Global Perspectives is a group devoted to exploring history and looking at diverse perspectives through fiction.  The program is held monthly on the 2nd Wednesday of the month from August-November 2025 at 6pm in the Carnegie Library meeting room. We alternate between discussing a book one month to viewing a movie the next month throughout the series. Be sure to email arobertson@munpl.org if you would like to join our email list.

 

This Month's Book:

This month, we will read Cry, the Beloved Country by Alan Paton, a novel set in South America during the 20th century.

 

Synopsis from Goodreads:

Cry, the Beloved Country, the most famous and important novel in South Africa’s history, was an immediate worldwide bestseller in 1948. Alan Paton’s impassioned novel about a black man’s country under white man’s law is a work of searing beauty.

Cry, the Beloved country, for the unborn child that is the inheritor of our fear. Let him not love the earth too deeply. Let him not laugh too gladly when the water runs through his fingers, nor stand too silent when the setting sun makes red the veld with fire.
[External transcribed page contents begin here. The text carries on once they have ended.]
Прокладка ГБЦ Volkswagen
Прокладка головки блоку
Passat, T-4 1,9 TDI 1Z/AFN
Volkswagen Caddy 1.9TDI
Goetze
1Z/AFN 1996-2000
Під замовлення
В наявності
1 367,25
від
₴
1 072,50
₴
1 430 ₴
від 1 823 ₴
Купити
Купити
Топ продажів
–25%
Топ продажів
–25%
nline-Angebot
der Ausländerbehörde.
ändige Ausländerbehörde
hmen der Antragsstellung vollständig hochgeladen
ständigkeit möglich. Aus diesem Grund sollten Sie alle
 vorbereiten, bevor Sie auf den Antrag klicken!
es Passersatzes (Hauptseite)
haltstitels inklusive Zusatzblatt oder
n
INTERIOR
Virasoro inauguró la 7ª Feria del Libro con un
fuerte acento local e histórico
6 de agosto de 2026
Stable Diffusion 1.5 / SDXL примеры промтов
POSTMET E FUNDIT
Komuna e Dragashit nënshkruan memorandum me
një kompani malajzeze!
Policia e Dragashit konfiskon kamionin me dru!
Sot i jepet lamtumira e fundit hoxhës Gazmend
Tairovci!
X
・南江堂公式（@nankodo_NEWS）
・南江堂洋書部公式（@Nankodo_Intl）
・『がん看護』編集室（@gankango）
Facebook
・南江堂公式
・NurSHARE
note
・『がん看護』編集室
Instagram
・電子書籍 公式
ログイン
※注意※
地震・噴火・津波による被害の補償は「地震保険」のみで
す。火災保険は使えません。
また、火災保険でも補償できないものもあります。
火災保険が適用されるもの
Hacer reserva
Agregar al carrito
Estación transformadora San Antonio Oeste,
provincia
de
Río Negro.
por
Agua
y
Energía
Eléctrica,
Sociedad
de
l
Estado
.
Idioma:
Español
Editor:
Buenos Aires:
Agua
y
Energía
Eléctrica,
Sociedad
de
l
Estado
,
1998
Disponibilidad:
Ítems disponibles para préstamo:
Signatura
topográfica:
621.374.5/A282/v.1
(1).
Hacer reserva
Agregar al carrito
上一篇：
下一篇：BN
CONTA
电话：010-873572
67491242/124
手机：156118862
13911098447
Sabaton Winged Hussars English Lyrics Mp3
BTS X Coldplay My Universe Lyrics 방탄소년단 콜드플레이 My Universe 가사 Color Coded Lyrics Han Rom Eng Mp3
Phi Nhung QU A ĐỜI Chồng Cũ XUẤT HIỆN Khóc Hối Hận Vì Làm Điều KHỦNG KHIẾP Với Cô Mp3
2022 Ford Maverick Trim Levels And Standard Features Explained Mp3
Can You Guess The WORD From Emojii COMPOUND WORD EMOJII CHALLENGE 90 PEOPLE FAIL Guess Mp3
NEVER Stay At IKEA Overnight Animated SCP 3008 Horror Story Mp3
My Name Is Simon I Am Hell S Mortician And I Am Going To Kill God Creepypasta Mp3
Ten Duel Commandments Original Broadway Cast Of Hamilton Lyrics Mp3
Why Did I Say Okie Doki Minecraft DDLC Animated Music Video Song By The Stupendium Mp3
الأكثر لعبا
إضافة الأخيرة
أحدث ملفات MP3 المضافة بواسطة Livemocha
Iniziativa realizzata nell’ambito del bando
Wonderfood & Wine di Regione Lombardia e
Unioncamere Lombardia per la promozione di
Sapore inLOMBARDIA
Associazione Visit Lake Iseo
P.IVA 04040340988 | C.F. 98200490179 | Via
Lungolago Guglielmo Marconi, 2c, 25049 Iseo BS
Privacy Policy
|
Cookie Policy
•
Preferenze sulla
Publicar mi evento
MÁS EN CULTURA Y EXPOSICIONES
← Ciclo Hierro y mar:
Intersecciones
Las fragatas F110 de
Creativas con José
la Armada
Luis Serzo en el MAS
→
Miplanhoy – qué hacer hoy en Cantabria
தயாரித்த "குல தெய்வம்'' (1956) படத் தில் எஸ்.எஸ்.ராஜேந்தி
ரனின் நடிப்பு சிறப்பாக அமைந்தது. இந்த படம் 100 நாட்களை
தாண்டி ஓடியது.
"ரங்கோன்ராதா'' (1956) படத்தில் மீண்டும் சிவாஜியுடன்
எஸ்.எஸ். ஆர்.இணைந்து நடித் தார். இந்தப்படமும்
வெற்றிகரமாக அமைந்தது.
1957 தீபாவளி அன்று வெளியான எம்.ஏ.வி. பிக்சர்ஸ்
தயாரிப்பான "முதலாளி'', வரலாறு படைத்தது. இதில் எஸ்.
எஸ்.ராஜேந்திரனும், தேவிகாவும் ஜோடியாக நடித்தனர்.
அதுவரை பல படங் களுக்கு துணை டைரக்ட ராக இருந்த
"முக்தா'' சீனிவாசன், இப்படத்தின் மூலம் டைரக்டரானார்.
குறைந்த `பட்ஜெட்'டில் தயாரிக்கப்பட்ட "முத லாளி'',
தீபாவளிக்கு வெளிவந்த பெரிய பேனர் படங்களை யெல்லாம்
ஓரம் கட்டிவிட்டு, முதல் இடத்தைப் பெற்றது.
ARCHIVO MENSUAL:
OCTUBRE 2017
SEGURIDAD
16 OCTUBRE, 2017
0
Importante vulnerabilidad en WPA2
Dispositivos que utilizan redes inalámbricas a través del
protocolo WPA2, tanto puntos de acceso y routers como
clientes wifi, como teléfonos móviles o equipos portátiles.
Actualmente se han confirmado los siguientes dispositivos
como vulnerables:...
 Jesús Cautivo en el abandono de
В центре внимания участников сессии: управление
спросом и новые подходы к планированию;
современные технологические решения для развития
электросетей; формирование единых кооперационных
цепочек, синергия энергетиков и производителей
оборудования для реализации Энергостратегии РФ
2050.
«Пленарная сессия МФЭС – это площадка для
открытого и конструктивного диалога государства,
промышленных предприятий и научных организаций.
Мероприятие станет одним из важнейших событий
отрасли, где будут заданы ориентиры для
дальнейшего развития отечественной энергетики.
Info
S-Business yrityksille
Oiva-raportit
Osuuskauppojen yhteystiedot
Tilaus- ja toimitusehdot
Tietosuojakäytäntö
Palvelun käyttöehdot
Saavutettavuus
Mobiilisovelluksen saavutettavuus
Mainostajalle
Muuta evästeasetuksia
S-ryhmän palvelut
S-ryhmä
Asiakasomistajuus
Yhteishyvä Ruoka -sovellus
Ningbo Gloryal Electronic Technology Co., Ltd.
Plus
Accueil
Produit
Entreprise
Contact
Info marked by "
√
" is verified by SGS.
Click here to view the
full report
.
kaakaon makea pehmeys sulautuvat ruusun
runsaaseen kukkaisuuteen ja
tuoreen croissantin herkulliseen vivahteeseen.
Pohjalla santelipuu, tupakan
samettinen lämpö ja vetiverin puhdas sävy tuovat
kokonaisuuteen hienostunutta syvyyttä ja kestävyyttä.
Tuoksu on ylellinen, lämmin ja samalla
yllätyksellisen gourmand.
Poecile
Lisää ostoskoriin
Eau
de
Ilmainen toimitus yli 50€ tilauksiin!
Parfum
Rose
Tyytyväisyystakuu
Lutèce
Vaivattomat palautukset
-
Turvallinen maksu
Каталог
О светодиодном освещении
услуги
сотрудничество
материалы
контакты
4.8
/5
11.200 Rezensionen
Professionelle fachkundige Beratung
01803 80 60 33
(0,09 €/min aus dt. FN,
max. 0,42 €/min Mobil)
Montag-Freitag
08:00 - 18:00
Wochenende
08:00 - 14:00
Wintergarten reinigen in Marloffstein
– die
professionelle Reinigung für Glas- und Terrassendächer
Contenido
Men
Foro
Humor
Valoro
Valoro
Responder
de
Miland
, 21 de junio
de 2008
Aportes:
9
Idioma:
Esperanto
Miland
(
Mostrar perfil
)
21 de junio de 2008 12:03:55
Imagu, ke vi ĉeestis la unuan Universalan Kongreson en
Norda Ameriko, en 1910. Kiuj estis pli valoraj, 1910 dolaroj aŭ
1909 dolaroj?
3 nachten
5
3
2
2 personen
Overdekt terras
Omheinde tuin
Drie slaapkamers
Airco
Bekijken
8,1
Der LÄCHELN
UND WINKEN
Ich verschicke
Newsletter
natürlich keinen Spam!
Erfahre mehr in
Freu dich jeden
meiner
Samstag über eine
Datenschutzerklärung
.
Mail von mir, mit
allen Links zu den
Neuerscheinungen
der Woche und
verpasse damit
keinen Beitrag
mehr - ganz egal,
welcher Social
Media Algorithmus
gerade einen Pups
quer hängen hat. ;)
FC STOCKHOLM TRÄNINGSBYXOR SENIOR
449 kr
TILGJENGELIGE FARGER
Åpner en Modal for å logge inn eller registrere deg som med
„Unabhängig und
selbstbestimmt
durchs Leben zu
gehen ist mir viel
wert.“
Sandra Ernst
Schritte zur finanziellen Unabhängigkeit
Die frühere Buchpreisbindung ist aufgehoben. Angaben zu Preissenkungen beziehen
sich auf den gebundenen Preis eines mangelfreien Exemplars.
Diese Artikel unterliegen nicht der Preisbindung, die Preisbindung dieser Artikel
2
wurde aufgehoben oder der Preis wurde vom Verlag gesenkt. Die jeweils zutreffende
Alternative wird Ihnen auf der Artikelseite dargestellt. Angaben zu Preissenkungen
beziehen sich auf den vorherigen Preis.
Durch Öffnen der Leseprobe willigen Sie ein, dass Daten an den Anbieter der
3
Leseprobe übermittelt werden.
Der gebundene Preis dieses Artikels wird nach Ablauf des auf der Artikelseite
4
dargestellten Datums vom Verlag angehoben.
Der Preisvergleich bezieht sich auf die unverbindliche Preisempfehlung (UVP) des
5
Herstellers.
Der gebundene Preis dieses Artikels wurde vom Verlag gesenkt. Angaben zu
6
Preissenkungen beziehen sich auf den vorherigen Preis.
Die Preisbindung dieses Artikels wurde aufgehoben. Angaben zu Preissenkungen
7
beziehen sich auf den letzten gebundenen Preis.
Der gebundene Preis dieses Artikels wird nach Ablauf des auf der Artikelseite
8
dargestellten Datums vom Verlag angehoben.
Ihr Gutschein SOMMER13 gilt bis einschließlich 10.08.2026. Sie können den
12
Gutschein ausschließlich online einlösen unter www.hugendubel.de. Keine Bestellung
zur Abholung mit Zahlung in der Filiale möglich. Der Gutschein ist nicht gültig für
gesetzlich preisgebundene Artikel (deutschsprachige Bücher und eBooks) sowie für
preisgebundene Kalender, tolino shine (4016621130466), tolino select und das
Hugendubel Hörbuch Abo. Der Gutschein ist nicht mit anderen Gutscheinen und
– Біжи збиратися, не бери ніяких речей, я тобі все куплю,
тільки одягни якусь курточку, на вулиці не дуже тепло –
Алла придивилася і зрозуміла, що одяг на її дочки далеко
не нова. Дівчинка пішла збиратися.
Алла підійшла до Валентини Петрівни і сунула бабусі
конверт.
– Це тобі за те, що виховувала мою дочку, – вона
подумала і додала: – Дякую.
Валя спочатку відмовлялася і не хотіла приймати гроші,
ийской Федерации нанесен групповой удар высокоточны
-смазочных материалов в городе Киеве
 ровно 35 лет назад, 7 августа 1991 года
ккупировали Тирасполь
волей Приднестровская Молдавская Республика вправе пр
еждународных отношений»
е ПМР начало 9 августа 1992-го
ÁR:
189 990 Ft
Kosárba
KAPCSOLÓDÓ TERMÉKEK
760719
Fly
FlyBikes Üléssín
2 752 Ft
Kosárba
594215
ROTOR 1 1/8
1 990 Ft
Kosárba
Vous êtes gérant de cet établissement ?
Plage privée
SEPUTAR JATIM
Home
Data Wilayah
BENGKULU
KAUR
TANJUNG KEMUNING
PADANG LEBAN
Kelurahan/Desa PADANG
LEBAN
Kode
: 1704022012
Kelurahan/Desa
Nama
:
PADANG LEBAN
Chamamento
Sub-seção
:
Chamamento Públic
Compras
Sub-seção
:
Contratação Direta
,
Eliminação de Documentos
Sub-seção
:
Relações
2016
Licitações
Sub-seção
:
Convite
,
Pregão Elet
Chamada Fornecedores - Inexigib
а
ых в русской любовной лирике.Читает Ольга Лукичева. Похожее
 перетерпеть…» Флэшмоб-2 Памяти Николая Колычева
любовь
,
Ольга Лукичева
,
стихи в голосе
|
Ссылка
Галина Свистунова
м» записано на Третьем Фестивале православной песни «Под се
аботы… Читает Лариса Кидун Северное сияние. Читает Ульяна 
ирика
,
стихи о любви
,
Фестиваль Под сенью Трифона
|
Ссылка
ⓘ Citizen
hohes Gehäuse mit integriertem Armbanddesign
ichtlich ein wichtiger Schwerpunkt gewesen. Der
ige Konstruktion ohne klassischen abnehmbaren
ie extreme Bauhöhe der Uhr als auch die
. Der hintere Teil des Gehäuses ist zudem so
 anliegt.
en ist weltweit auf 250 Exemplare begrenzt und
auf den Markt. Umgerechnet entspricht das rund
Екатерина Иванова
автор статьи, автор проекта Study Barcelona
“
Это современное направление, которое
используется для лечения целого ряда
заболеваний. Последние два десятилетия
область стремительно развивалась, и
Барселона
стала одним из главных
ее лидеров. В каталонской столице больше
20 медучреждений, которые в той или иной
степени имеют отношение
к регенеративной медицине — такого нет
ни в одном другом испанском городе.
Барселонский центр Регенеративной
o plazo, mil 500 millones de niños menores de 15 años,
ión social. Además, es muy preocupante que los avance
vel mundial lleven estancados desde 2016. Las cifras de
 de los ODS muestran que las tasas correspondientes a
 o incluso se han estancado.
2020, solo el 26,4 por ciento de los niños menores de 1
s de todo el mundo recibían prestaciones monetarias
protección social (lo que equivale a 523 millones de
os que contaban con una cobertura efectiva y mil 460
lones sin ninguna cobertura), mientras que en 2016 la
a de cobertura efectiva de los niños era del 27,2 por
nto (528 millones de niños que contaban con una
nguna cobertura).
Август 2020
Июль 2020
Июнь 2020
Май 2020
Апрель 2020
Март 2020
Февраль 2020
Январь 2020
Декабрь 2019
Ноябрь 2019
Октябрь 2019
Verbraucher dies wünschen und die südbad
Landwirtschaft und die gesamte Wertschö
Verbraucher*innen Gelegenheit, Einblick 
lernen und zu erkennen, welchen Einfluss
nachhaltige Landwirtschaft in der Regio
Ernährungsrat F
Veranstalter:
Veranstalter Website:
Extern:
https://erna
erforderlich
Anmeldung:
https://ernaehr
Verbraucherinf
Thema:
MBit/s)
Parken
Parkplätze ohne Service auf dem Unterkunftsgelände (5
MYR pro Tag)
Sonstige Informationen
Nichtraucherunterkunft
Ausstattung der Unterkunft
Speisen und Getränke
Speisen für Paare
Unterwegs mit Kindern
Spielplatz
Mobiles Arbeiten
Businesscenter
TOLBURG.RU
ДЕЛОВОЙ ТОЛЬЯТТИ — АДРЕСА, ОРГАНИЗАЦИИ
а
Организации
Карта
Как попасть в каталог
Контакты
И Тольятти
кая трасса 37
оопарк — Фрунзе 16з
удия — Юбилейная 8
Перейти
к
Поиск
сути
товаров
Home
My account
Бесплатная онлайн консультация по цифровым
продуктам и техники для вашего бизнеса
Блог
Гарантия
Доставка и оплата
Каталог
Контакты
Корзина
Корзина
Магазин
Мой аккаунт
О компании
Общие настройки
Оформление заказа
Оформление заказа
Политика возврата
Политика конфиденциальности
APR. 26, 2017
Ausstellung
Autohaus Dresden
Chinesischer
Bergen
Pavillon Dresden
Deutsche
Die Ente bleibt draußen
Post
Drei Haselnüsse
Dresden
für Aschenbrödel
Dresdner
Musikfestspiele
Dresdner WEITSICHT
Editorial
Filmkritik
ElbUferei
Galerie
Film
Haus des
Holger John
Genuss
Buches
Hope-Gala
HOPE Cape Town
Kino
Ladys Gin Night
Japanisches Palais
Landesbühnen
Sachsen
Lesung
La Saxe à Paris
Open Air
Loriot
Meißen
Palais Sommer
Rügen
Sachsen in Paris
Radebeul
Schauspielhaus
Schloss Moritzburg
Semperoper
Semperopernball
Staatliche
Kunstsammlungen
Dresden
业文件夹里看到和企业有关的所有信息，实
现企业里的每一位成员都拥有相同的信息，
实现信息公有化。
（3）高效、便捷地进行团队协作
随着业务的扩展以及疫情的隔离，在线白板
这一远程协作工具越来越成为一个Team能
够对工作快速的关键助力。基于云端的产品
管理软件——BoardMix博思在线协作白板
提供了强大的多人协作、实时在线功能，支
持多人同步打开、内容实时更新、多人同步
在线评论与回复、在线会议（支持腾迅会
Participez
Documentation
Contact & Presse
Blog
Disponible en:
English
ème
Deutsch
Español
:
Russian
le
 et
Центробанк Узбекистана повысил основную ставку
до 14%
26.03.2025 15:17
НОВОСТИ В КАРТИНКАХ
Let him not be too moved when the birds of his land are singing, nor give too much of his heart to a mountain or valley. For fear will rob him of all if he gives too much.

The eminent literary critic Lewis Gannett wrote, “We have had many novels from statesmen and reformers, almost all bad; many novels from poets, almost all thin. In Alan Paton’s Cry, the Beloved Country the statesman, the poet and the novelist meet in a unique harmony.”

Cry, the Beloved Country is the deeply moving story of the Zulu pastor Stephen Kumalo and his son, Absalom, set against the background of a land and a people riven by racial injustice. Remarkable for its lyricism, unforgettable for character and incident, Cry, the Beloved Country is a classic work of love and hope, courage and endurance, born of the dignity of man.